## [Aim of the exercise]
For every record below, repeat the text exactly and pass over any image.

## [Records]
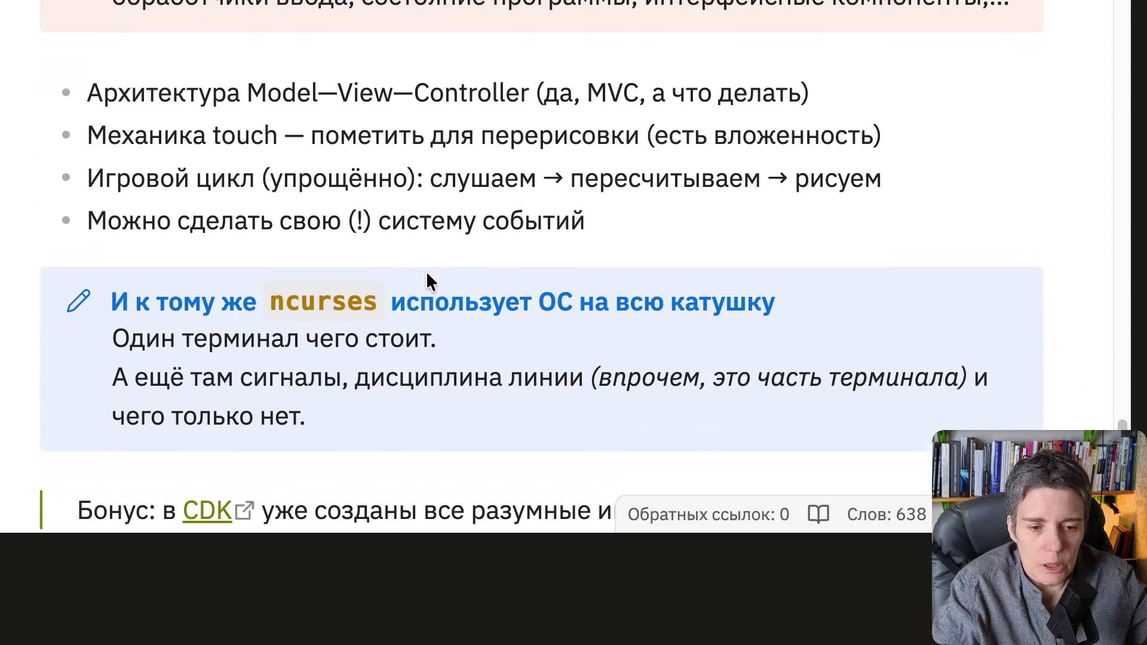
{"action": "scroll", "coordinate": [425, 271], "scroll_direction": "down", "scroll_amount": 1}
{"action": "scroll", "coordinate": [425, 271], "scroll_direction": "down", "scroll_amount": 1}
{"action": "scroll", "coordinate": [426, 271], "scroll_direction": "down", "scroll_amount": 2}
{"action": "scroll", "coordinate": [426, 272], "scroll_direction": "down", "scroll_amount": 1}
{"action": "scroll", "coordinate": [426, 278], "scroll_direction": "up", "scroll_amount": 1}
{"action": "scroll", "coordinate": [448, 257], "scroll_direction": "down", "scroll_amount": 1}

## [Solution to this problem]
{"action": "scroll", "coordinate": [425, 271], "scroll_direction": "down", "scroll_amount": 1}
{"action": "scroll", "coordinate": [425, 271], "scroll_direction": "down", "scroll_amount": 1}
{"action": "scroll", "coordinate": [426, 271], "scroll_direction": "down", "scroll_amount": 2}
{"action": "scroll", "coordinate": [426, 272], "scroll_direction": "down", "scroll_amount": 1}
{"action": "scroll", "coordinate": [426, 278], "scroll_direction": "up", "scroll_amount": 1}
{"action": "scroll", "coordinate": [448, 257], "scroll_direction": "down", "scroll_amount": 1}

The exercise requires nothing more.